Tensile was a real-time 64k demo written in collaboration with Simon Kallweit and Vitor Bosshard in early 2013. It was submitted to Revision 2013 (a competition for demos), where it won 2nd place in its category. Most of the development was done in our free time over a period of 3 months, next to studying at ETH.
64k demos are an interesting challenge. The purpose of this type of program is to generate an entertaining and engaging music video in real-time, with the restriction that the entire program and all of its data have to fit into a single 64kb executable file. To illustrate how small this is, a single uncompressed frame of the video is already more than 50 times larger than the program that generated it. Similarly, one second of uncompressed audio is twice as large as the entire program.
It is clear that ordinary approaches to programming don't work here - for example, it is not possible to have a composer make an audio track and then play back the audio file at runtime, since the file would exceed the size restrictions by several magnitudes. Instead, all of the sound must be synthesized at runtime; that is, a fully real-time software synthesizer fitting into 64kb is required, which then has to be programmed by an artist to generate a good sounding audio track. Similarly, storing complex meshes or textures is almost impossible to do within 64kb, so all geometry and textures have to be generated procedurally at runtime, in real-time.

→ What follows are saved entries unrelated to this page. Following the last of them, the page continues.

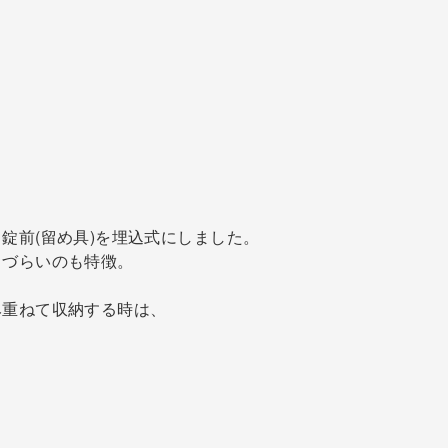
錠前(留め具)を埋込式にしました。
しづらいのも特徴。
み重ねて収納する時は、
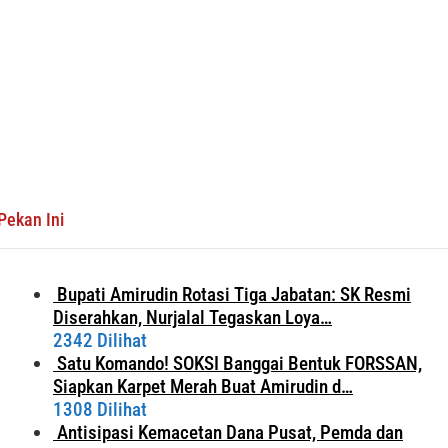
Pekan Ini
Bupati Amirudin Rotasi Tiga Jabatan: SK Resmi
Diserahkan, Nurjalal Tegaskan Loya…
2342 Dilihat
Satu Komando! SOKSI Banggai Bentuk FORSSAN,
Siapkan Karpet Merah Buat Amirudin d…
1308 Dilihat
Antisipasi Kemacetan Dana Pusat, Pemda dan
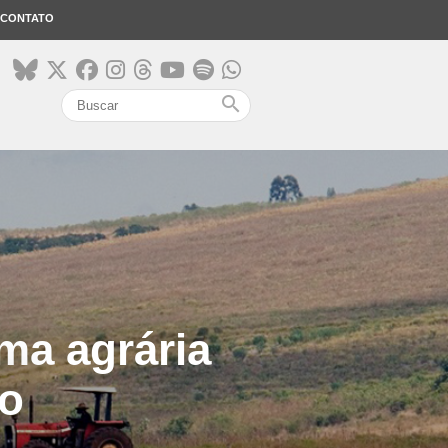
CONTATO
search
ma agrária
io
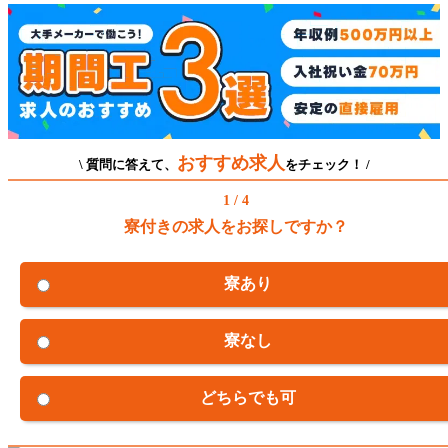
おすすめ求人
\ 質問に答えて、
をチェック！ /
1 / 4
寮付きの求人をお探しですか？
寮あり
寮なし
どちらでも可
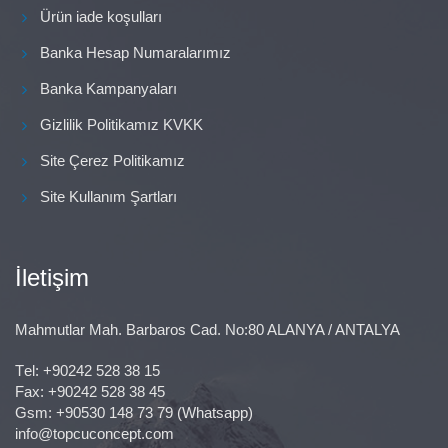
Ürün iade koşulları
Banka Hesap Numaralarımız
Banka Kampanyaları
Gizlilik Politikamız KVKK
Site Çerez Politikamız
Site Kullanım Şartları
İletişim
Mahmutlar Mah. Barbaros Cad. No:80 ALANYA / ANTALYA
Тel:
+90242 528 38 15
Fax: +90242 528 38 45
Gsm:
+90530 148 73 79
(Whatsapp)
info@topcuconcept.com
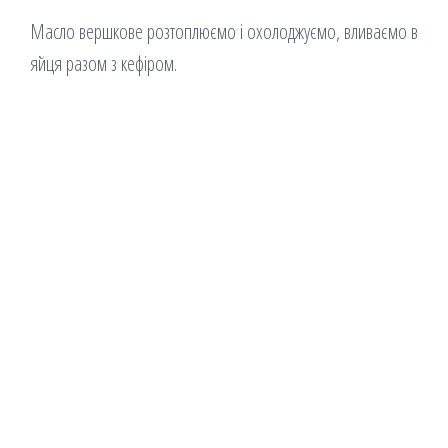
Масло вершкове розтоплюємо і охолоджуємо, вливаємо в
яйця разом з кефіром.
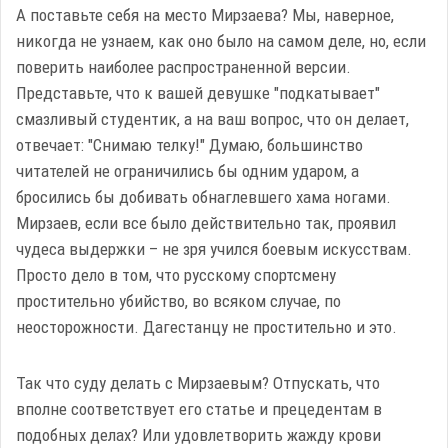
А поставьте себя на место Мирзаева? Мы, наверное,
никогда не узнаем, как оно было на самом деле, но, если
поверить наиболее распространенной версии.
Представьте, что к вашей девушке "подкатывает"
смазливый студентик, а на ваш вопрос, что он делает,
отвечает: "Снимаю телку!" Думаю, большинство
читателей не ограничились бы одним ударом, а
бросились бы добивать обнаглевшего хама ногами.
Мирзаев, если все было действительно так, проявил
чудеса выдержки – не зря учился боевым искусствам.
Просто дело в том, что русскому спортсмену
простительно убийство, во всяком случае, по
неосторожности. Дагестанцу не простительно и это.
Так что суду делать с Мирзаевым? Отпускать, что
вполне соответствует его статье и прецедентам в
подобных делах? Или удовлетворить жажду крови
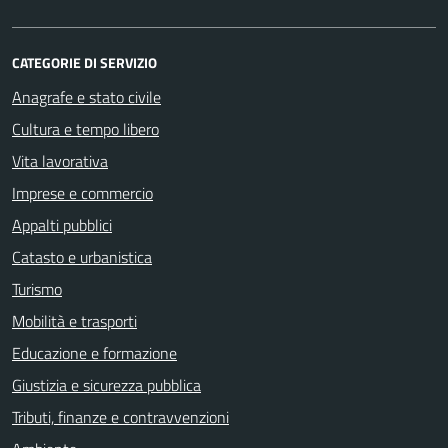
CATEGORIE DI SERVIZIO
Anagrafe e stato civile
Cultura e tempo libero
Vita lavorativa
Imprese e commercio
Appalti pubblici
Catasto e urbanistica
Turismo
Mobilità e trasporti
Educazione e formazione
Giustizia e sicurezza pubblica
Tributi, finanze e contravvenzioni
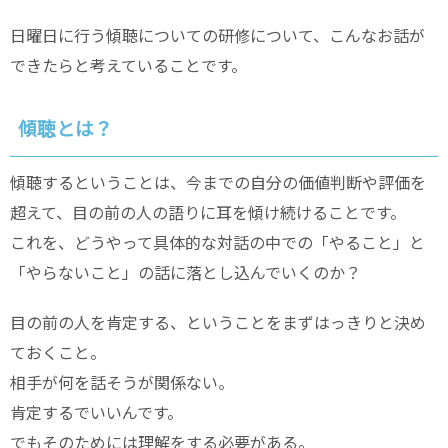
日曜日に行う傾聴についての研修について、こんなお話が
できたらと考えていることです。
傾聴とは？
傾聴するということは、今までの自分の価値判断や評価を
超えて、目の前の人の語りに耳を傾け続けることです。
これを、どうやって具体的な対話の中での「やること」と
「やらないこと」の話に落とし込んでいくのか？
目の前の人を肯定する、ということをまずはっきりと決め
ておくこと。
相手が何を話そうが関係ない。
肯定するでいいんです。
でもそのためには理解をする必要がある。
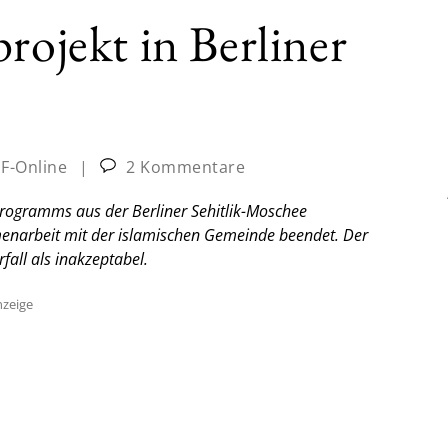
rojekt in Berliner
JF-Online
|
2 Kommentare
programms aus der Berliner Sehitlik-Moschee
enarbeit mit der islamischen Gemeinde beendet. Der
fall als inakzeptabel.
zeige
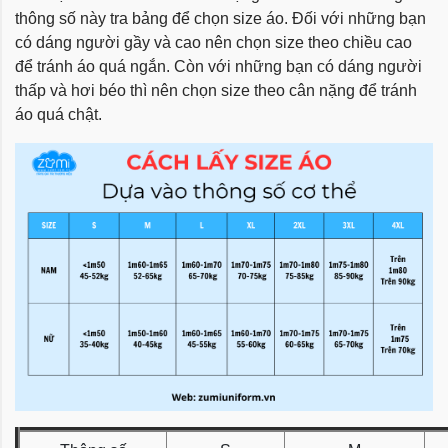
thông số này tra bảng để chọn size áo. Đối với những bạn
có dáng người gầy và cao nên chọn size theo chiều cao
để tránh áo quá ngắn. Còn với những bạn có dáng người
thấp và hơi béo thì nên chọn size theo cân nặng để tránh
áo quá chật.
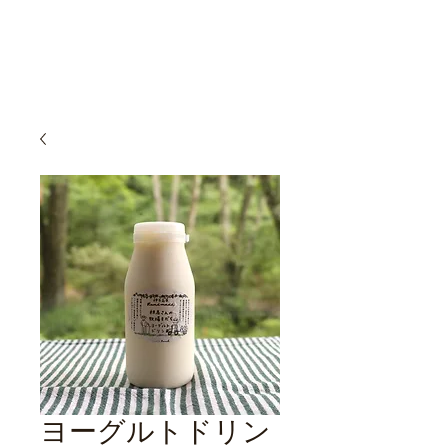
相馬牧場
40頭の牛たちと家族で営む小さな牧場
ヨーグルトドリン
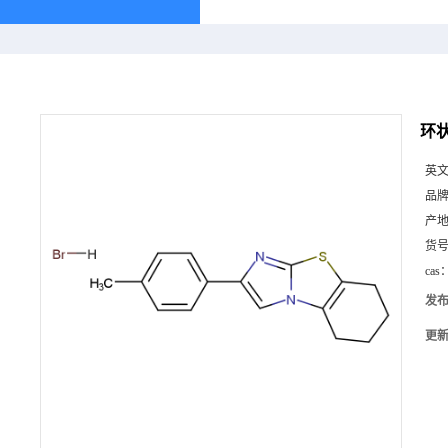
环状
英
品
产
货
cas
发
更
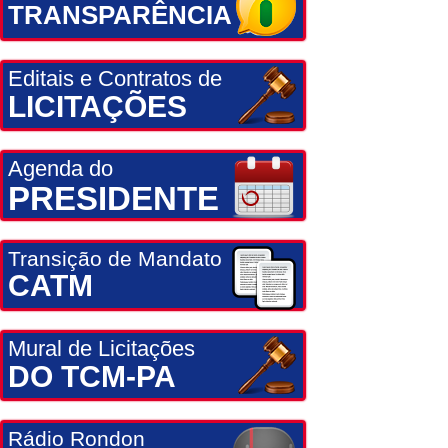
TRANSPARÊNCIA
Editais e Contratos de
LICITAÇÕES
Agenda do
PRESIDENTE
Transição de Mandato
CATM
Mural de Licitações
DO TCM-PA
Rádio Rondon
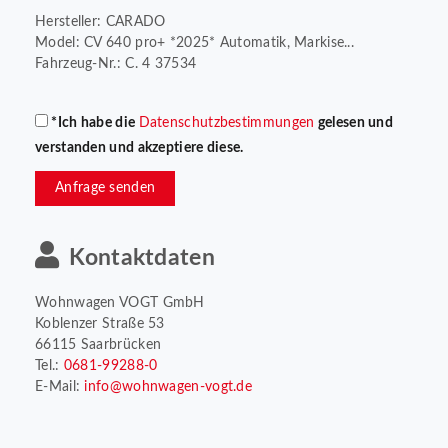
Hersteller: CARADO
Model: CV 640 pro+ *2025* Automatik, Markise...
Fahrzeug-Nr.: C. 4 37534
*Ich habe die
Datenschutzbestimmungen
gelesen und
verstanden und akzeptiere diese.
Anfrage senden
Kontaktdaten
Wohnwagen VOGT GmbH
Koblenzer Straße 53
66115 Saarbrücken
Tel.:
0681-99288-0
E-Mail:
info@wohnwagen-vogt.de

My job on the team was to create a robust mesh generation pipeline with complex procedural content and mesh fracture. It was capable of taking procedural primitives such as vector graphics or procedural trees and convert them into watertight meshes, which could then be fractured using voronoi partitioning implemented using 3D Delaunay tetrahedralization. I used a space colonization-type algorithm to generate procedural trees and complex interlocking gear mechanisms, seen towards the end of the video. I also implemented compressed environment maps using spherical harmonics and compressed vector graphics, the latter being implemented as a partially SVG-compliant rasterizer with a custom binary format for SVGs to save space. Vector graphics were used to generate the text, after extruding and beveling the text geometry. I also made most of the visual content seen in the video
The major challenge in this project was to implement a robust fracturing algorithm. Voronoi partitioning produces visually pleasing results, but it is maddeningly difficult to implement, especially in the presence of round-off errors due to limited precision floating point. If not for the size restrictions, using an existing robust implementation such as CGAL or at least a variable precision library such as GMP would have been a less work-intensive choice, but 64 kilobytes are not enough space to harbor these libraries. Implementing the fracturing algorithm took more than 4 weeks, followed by an additional 2 weeks of making it stable for our input meshes.